===== 给定文本
标签:palindrome hdoj 1513 lcs dp
Palindrome
Time Limit: 4000/2000 MS (Java/Others) Memory Limit: 65536/32768 K (Java/Others)
Total Submission(s): 4194 Accepted Submission(s): 1427
Problem Description
A palindrome is a symmetrical string, that is, a string read identically from left to right as well as from right to left. You are to write a program which, given a string, determines the minimal number of characters to be inserted
into the string in order to obtain a palindrome.
As an example, by inserting 2 characters, the string "Ab3bd" can be transformed into a palindrome ("dAb3bAd" or "Adb3bdA"). However, inserting fewer than 2 characters does not produce a palindrome.
==========
▶ [任务列表]
a) 根据回文题目回答下列问题：
(i) Java 和其他语言的时间限制分别是多少毫秒？
(ii) 题目给出的提交总数和通过数各是多少？
(iii) 字符串"Ab3bd"最少需要插入几个字符才能变成回文？
b) 接着回文题目的描述往下写，从最后一句之后续起。
===== 记录摘录
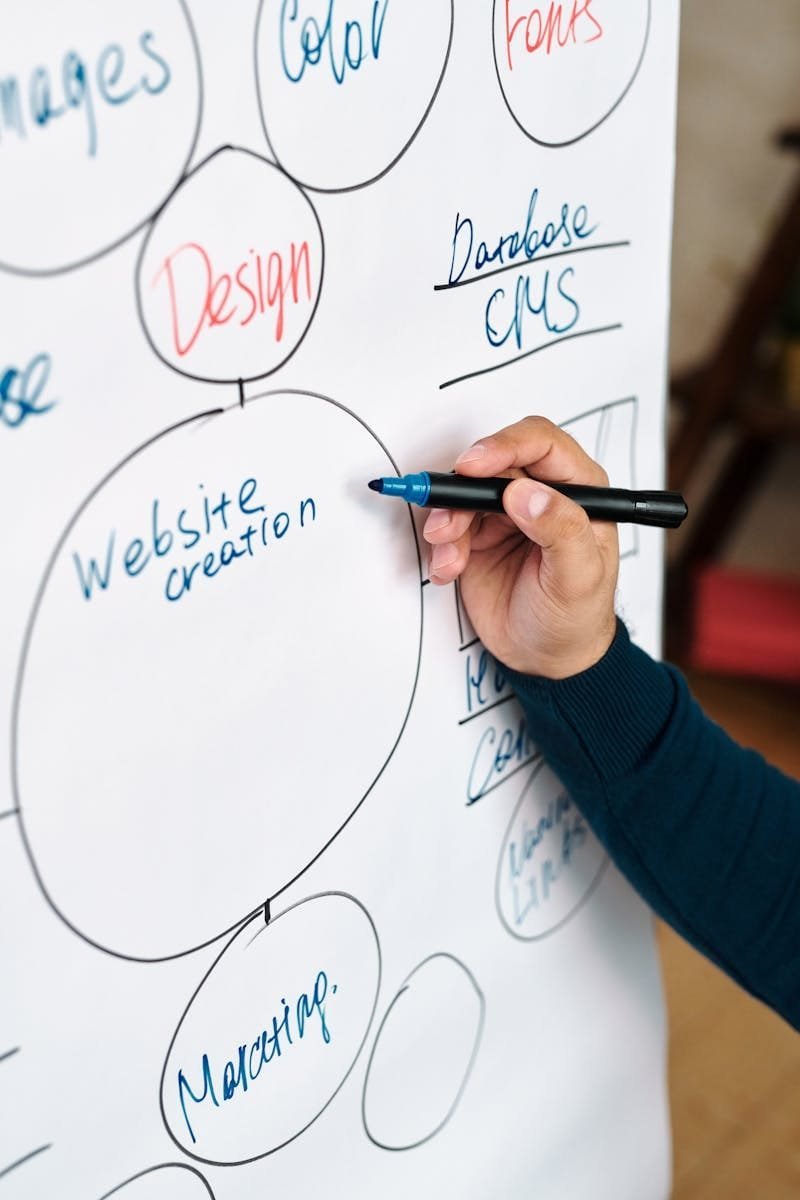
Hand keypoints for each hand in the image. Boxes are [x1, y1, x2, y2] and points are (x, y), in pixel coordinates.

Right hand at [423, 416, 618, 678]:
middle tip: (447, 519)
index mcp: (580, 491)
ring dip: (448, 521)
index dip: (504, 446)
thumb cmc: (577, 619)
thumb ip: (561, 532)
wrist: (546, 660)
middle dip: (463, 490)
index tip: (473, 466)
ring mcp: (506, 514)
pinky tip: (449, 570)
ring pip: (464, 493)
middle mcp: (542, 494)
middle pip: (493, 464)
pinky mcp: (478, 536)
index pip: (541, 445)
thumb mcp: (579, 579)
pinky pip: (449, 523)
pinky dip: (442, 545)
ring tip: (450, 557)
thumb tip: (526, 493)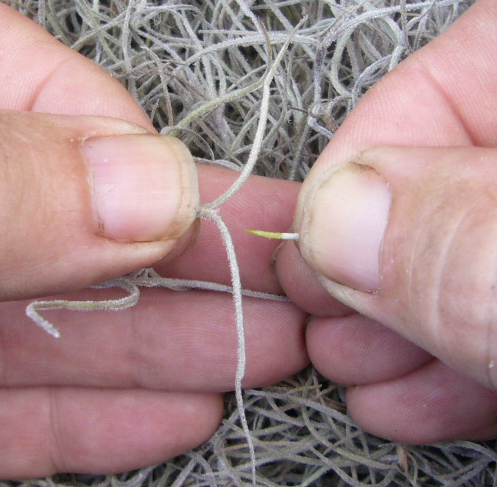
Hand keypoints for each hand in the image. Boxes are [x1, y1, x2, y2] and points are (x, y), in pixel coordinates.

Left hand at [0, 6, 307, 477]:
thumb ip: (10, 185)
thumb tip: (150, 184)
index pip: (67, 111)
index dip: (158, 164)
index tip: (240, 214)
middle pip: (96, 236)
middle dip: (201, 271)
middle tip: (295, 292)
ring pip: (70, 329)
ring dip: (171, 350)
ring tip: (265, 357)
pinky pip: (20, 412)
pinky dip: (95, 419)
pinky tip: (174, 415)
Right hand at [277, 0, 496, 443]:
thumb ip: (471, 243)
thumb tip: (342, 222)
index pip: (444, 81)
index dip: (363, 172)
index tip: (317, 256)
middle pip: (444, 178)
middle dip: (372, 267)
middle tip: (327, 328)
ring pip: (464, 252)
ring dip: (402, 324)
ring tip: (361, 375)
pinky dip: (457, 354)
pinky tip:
==========
▶ [参考答案]
a)
(i) Java 为 4000 毫秒，其他语言为 2000 毫秒。
(ii) 提交总数 4194，通过数 1427。
(iii) 2 个。

b)
Input
Your program is to read from standard input. The first line contains one integer: the length of the input string N, 3 <= N <= 5000. The second line contains one string with length N. The string is formed from uppercase letters from
‘A‘ to ‘Z‘, lowercase letters from ‘a‘ to ‘z‘ and digits from ‘0‘ to ‘9‘. Uppercase and lowercase letters are to be considered distinct.
Output
Your program is to write to standard output. The first line contains one integer, which is the desired minimal number.
Sample Input
Sample Output
倒转字符串,然后与原字符串求最长公共子序列,然后用长度减就行了;
但这个题目要求字符串为5000,所以二维数组肯定爆内存,所以用滚动数组,用dp[2][5500]即可!
#include<stdio.h>
#include<string.h>
#define N 5500
int dp[2][N];
char s1[N],s2[N];
int max(int a,int b)
{
return a>b?a:b;
}
int main()
{
int n;
while(scanf("%d",&n)!=EOF)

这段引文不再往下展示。